# Problem to solve:
Rewrite the rows from the line containing "Sabahlık Takım Real Passione 3037" through the line containing "1.124,99 TL", replacing "Saten" with "Satin" and keeping everything else the same.

# Stored entries:
== Segment start ==

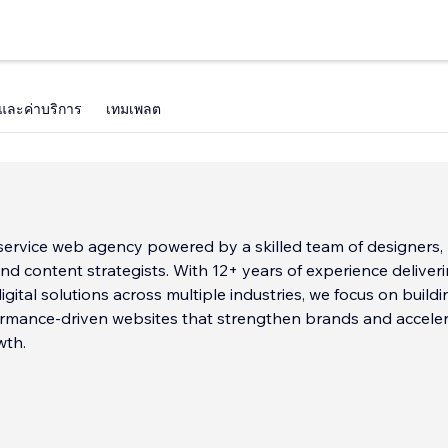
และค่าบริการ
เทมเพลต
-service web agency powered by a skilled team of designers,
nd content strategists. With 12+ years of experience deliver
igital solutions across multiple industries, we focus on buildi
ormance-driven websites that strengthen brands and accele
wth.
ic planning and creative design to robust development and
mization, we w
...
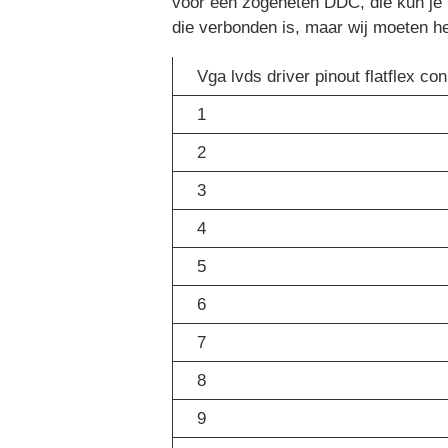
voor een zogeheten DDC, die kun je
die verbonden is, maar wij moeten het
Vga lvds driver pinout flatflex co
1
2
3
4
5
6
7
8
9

== Segment end ==
== Segment start ==

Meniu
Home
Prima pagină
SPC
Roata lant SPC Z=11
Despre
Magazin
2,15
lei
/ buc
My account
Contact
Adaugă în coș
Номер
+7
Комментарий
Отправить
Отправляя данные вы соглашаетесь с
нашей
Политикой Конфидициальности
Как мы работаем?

== Segment end ==
== Segment start ==

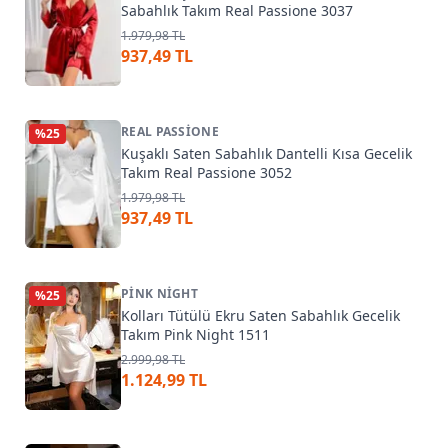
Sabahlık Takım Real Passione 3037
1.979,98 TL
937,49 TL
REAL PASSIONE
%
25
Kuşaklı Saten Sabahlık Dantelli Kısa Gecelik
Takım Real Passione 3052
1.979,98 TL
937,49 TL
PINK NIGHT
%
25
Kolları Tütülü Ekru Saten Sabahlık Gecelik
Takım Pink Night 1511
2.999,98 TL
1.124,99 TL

== Segment end ==

# Answer to this task:
Sabahlık Takım Real Passione 3037
1.979,98 TL
937,49 TL
REAL PASSIONE
%
25
Kuşaklı Satin Sabahlık Dantelli Kısa Gecelik
Takım Real Passione 3052
1.979,98 TL
937,49 TL
PINK NIGHT
%
25
Kolları Tütülü Ekru Satin Sabahlık Gecelik
Takım Pink Night 1511
2.999,98 TL
1.124,99 TL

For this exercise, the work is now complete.